English 字幕

← Measuring Memory Usage of Our Transpose Code - Intro to Parallel Programming


Showing Revision 4 created 05/24/2016 by Udacity Robot.

  1. So, if we go through this analysis for all of these kernels, we'll see that our
  2. parallel per-element version of the code achieves 12.5 gigabytes per second,
  3. our parallel per-row version of the code gets about 1.8 gigabytes per second,
  4. and our serial version of the code gets an abysmal 0.018 gigabytes per second.
  5. This is roughly the speed of a carrier pigeon. And a better way to think about this, perhaps,
  6. is not in absolute numbers but as a percentage of what the particular GPU we're using can achieve.
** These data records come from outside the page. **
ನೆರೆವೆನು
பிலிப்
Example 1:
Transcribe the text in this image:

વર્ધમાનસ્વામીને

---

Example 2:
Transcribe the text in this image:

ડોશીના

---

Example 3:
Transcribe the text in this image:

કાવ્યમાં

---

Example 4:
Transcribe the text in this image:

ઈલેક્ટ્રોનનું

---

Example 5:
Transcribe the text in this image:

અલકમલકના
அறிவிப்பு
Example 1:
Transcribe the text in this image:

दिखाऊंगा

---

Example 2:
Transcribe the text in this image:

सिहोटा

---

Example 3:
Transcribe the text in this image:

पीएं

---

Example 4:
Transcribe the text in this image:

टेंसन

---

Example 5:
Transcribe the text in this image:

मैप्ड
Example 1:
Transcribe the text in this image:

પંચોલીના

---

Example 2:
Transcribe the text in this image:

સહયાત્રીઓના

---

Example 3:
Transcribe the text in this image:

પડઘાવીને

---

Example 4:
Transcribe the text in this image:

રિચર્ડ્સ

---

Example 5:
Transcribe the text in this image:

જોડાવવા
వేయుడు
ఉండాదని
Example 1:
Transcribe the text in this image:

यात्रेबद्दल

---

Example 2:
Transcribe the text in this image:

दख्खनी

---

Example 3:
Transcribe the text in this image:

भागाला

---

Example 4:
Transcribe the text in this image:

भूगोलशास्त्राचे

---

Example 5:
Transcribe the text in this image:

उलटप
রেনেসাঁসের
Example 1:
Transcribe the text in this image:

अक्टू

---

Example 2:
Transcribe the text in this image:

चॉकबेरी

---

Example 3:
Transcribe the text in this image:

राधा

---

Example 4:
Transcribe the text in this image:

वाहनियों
  7. So, if we were to work out the percentages we're achieving,
  8. it's something like 31% of theoretical peak bandwidth with our highest performing kernel,
  9. 4.5% peak bandwidth with our per-row kernel, and less than a 10th of a percent with our serial kernel.
  10. So, back to the question. Why is this number so low?
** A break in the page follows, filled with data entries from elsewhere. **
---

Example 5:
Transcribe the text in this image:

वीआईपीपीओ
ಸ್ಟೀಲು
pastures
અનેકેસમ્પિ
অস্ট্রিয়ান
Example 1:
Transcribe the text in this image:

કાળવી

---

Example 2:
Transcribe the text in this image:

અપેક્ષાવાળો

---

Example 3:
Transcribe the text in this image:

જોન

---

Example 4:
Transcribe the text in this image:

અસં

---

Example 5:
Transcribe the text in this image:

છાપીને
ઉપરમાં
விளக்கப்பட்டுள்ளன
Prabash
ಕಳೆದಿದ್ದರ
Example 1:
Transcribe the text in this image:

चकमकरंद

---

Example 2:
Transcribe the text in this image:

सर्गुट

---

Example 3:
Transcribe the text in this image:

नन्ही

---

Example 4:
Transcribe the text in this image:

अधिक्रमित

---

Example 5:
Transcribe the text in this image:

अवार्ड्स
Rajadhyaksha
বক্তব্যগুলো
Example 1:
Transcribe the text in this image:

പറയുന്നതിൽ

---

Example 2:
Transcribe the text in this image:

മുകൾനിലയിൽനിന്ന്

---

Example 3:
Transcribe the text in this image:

  11. Well, we can take a pretty shrewd guess that whenever you see really low DRAM utilization,
  12. really low percentage bandwidth, your first guess is always coalescing.
  13. A way to think about coalescing is that the GPU is always accessing global memory,
  14. accessing the DRAM in pretty large chunks, 32 or 128 bytes at a time.
  15. And this means that we are going to need the fewest
  16. total memory transactions when the threads in a warp access contiguous adjacent memory locations.
  17. So, this is an example of good coalescing.
  18. Every thread is either reading or writing an adjacent memory location.
  19. And clearly, if the threads in a warp are reading and writing completely random locations and memory,
  20. then you're going to get poor coalescing, right?
  21. So, if these accesses are spread out all over the memory,
  22. then the total number of chunks of memory that we have to read could be as large as the number of threads in the warp.
  23. So, a random access pattern clearly leads to bad coalescing.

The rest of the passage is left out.